CAP Theorem
Pick Two (But It's Complicated)
In the realm of distributed systems, the CAP theorem is your reality check. It states that a distributed data store can only provide two out of the following three guarantees: Consistency, Availability, and Partition Tolerance. Here's the kicker: Partition Tolerance isn't optional. When the network decides to throw a tantrum—and it will—you'd better be prepared.
The Harsh Reality
In college, you assume the network works. In distributed systems, you assume the network is actively trying to destroy your career. That's why Partition Tolerance is mandatory.
What Do These Actually Mean?
Consistency means every read receives the most recent write. Availability ensures every request receives a response, success or failure. Partition Tolerance means the system continues to operate despite network partitions. You can't have it all, so choose wisely.
The Trade-offs in Practice
When you're designing a system, you're essentially choosing between Consistency and Availability once Partition Tolerance is a given. This isn't just theoretical hand-waving; it's about real-world operations and the cold, hard cash they affect.
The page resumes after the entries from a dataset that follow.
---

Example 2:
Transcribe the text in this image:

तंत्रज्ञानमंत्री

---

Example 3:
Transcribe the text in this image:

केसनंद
Real Systems: It's a Spectrum
| System | Typically | Tunable? | Note |
|---|---|---|---|
| MongoDB | CP | Yes | writeConcern, readConcern |
| Cassandra | AP | Yes | Quorum reads/writes → CP |
| PostgreSQL | CA* | No | *Single node only |
| DynamoDB | AP | Yes | Eventually/Strong consistency |
| etcd/Consul | CP | No | Raft consensus |
| CouchDB | AP | No | Multi-master, eventual |
| Redis | CP/CA | Yes | Depends on configuration |
Key Takeaways
1. It's a Useful Model (Not a Law)
CAP isn't a strict rulebook. It's a framework for understanding trade-offs. Most systems offer tunable consistency levels, so use CAP to predict system behavior when things go south.
2. P is Not Optional
Network failures are a given. The real decision is between Consistency and Availability. Start by designing for partition tolerance.
3. Choose Based on Requirements
Align your system design with business needs. Financial systems demand Consistency. Social media thrives on Availability. Analytics can tolerate stale data, so Availability takes precedence.